バッテリーを外したらバッテリーの下に置かれていたトレイやパネル部分をチェックする。この部分は漏れ出したバッテリー液や侵入した雨水によって錆などで腐食していることが多々ある。作業車のロードスターもトレイ下にあるパネルの表面が若干錆が浮いていたのでワイヤーブラシで掃除してワックスをかけておいた。
バッテリー交換作業:取り付けと廃バッテリーの処分
古いバッテリーを抜き、バッテリーのトレイやパネルを掃除したら新品のバッテリーへと積み替える。あとは先ほどとは逆の手順でバッテリー端子やステーを元に戻すだけだ。注意すべきは1点だけ。取り外しはマイナス側からの端子から外したが、取り付けるときはプラス側の端子からとなる。
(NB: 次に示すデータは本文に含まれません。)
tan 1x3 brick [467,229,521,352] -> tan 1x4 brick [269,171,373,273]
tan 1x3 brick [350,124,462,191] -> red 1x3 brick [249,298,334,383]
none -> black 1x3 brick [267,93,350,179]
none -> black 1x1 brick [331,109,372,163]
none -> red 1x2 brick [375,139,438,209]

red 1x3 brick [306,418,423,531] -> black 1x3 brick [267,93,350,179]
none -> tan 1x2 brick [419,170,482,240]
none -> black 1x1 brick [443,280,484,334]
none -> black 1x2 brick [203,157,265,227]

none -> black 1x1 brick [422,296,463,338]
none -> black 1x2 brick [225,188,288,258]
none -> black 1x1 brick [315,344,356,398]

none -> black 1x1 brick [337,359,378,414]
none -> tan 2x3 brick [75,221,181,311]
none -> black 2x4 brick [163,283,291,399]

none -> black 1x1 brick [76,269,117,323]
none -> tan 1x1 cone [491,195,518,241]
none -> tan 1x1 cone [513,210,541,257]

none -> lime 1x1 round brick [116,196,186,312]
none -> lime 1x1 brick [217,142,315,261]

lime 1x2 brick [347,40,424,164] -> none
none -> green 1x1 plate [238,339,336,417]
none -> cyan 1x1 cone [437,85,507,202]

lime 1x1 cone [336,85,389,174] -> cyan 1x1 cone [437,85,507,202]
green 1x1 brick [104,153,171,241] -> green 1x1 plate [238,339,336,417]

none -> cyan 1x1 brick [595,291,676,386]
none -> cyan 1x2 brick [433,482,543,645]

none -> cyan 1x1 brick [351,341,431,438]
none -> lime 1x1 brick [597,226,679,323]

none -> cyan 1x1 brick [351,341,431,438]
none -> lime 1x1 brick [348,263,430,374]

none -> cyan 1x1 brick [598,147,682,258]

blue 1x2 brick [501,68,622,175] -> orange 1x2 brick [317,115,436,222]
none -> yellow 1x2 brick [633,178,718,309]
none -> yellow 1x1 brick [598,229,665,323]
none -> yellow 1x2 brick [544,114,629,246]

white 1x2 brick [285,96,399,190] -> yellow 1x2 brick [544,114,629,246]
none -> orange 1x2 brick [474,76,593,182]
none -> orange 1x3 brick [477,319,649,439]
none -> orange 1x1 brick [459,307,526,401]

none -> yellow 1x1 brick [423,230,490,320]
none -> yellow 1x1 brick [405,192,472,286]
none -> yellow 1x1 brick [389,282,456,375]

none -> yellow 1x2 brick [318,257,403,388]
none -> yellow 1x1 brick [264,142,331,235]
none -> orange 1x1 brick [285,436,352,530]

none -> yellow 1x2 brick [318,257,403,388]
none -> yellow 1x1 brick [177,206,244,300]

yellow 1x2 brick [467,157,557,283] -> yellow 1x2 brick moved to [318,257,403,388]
外した古いバッテリーは、ディーラーや整備工場、カー用品店、ガソリンスタンドなどで引き取ってくれる。というのも、廃バッテリーはリサイクル需要があり売れるからだ。解体屋や産廃業者、非鉄金属回収業者の中には1個からでも買い取ってくれるところもある。1点数百円程度と買取金額は高くはないが、もし近くにそのような業者があるのなら持ち込んでも良いだろう。
バッテリー交換はオイル交換と違って作業場所の確保に頭を悩ませることはなく、手順さえ守れば初心者でも安全かつ簡単にできるDIYメンテナンスだ。次回のバッテリー交換の際にはトライしてみてはいかがだろうか?